Paired box coordinates
____________________

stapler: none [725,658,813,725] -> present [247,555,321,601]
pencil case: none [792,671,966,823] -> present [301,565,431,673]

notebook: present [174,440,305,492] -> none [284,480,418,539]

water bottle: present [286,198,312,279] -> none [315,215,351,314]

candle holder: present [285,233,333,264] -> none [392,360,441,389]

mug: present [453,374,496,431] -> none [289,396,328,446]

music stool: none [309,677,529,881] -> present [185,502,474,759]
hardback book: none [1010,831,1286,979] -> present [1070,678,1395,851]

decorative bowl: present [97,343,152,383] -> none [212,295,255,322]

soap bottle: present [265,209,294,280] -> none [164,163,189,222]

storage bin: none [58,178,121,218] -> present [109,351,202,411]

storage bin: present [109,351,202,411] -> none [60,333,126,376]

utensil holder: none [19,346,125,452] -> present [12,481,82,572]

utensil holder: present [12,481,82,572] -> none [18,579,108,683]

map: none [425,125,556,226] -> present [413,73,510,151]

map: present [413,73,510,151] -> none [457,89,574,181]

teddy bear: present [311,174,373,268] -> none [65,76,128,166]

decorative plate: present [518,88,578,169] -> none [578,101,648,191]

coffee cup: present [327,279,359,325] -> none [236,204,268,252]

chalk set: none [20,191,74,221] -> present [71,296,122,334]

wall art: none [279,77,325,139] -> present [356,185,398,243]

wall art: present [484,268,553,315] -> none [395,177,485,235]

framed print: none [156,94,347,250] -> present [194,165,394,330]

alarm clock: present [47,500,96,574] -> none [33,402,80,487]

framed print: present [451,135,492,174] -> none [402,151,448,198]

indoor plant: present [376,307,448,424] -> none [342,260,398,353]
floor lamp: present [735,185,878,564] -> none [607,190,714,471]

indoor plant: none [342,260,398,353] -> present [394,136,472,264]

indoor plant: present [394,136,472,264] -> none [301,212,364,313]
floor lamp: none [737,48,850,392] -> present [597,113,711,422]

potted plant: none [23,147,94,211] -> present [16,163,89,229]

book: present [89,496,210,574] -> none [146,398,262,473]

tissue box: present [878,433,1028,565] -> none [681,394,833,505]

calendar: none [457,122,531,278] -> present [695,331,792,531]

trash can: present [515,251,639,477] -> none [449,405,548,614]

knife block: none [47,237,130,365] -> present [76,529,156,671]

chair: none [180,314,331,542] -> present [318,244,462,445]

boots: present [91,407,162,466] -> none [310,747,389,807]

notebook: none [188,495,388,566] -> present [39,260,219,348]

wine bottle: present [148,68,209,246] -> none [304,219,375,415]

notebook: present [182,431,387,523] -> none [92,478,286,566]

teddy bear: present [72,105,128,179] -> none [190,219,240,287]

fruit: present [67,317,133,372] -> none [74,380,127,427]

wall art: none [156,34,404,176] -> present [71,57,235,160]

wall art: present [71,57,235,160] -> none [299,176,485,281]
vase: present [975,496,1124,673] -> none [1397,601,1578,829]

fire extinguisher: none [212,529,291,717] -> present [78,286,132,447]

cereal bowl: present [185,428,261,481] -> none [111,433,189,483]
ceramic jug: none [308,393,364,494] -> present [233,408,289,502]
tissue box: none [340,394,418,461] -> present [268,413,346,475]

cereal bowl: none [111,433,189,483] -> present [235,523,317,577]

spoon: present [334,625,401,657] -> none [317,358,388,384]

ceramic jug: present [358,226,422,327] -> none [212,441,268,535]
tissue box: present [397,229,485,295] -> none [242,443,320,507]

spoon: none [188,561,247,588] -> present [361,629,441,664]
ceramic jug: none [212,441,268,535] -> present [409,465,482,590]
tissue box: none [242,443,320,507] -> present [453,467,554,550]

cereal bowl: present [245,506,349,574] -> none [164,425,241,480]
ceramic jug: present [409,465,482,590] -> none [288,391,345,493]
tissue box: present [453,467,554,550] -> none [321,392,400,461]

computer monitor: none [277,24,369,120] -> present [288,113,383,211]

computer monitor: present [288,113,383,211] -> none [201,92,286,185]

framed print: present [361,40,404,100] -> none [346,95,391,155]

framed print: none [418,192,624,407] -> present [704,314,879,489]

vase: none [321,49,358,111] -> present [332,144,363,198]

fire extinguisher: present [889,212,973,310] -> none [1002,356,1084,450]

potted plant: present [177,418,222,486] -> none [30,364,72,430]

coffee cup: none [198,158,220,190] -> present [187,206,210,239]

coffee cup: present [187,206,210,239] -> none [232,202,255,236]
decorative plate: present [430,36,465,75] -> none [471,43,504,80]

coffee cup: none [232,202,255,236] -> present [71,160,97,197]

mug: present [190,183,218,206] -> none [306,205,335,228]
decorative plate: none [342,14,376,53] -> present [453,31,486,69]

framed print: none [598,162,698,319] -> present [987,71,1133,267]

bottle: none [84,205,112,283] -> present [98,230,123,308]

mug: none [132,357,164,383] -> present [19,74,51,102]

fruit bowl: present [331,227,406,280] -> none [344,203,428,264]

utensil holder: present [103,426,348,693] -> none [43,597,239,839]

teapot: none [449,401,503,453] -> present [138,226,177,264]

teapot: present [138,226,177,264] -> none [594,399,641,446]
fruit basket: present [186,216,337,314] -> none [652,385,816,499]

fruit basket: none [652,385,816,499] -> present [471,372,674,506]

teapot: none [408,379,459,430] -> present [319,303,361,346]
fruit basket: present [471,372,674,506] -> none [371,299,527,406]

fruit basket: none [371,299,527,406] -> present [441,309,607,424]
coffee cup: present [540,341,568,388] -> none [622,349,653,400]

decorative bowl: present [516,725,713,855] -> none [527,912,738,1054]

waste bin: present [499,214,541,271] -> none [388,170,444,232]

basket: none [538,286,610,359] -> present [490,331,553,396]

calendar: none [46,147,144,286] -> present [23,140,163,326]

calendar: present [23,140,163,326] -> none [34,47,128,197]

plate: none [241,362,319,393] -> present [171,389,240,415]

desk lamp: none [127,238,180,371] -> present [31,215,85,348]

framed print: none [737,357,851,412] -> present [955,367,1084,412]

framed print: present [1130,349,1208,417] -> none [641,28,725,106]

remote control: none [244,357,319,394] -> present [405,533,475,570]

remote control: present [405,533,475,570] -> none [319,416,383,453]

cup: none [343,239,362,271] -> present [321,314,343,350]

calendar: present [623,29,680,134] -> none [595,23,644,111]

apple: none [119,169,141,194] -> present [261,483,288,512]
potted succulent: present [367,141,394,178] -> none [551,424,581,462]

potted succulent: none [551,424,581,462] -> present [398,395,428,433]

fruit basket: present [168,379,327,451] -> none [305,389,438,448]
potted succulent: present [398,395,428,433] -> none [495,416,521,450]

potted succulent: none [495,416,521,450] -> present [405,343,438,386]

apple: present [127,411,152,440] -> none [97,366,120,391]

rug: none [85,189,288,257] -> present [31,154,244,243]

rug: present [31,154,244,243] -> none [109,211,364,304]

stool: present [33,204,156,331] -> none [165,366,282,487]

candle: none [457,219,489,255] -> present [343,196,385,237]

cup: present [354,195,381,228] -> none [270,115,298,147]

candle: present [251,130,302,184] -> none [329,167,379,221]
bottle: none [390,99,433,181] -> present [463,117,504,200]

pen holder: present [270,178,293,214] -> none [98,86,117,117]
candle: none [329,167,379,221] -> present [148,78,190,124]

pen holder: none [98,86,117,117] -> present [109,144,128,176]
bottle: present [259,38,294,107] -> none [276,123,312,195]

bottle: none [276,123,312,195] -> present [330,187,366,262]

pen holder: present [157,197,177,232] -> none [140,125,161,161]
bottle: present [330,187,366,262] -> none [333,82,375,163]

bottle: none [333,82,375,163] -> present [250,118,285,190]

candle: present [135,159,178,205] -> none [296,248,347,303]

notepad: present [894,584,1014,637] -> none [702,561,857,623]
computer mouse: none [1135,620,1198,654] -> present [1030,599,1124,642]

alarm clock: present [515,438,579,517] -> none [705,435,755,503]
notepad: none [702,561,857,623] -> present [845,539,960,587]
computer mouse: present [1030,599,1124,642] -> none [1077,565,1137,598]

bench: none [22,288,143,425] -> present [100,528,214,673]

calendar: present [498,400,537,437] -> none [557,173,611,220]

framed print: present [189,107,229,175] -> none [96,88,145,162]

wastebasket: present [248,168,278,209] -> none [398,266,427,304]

____________________

- [What is being asked]
With the line holding "alarm clock: present [47,500,96,574]" as the first and the line holding "floor lamp: none" as the last, set down that range of the entries above exactly, and nothing else.

- [Response to the exercise]
alarm clock: present [47,500,96,574] -> none [33,402,80,487]

framed print: present [451,135,492,174] -> none [402,151,448,198]

indoor plant: present [376,307,448,424] -> none [342,260,398,353]
floor lamp: present [735,185,878,564] -> none [607,190,714,471]

indoor plant: none [342,260,398,353] -> present [394,136,472,264]

indoor plant: present [394,136,472,264] -> none [301,212,364,313]
floor lamp: none [737,48,850,392] -> present [597,113,711,422]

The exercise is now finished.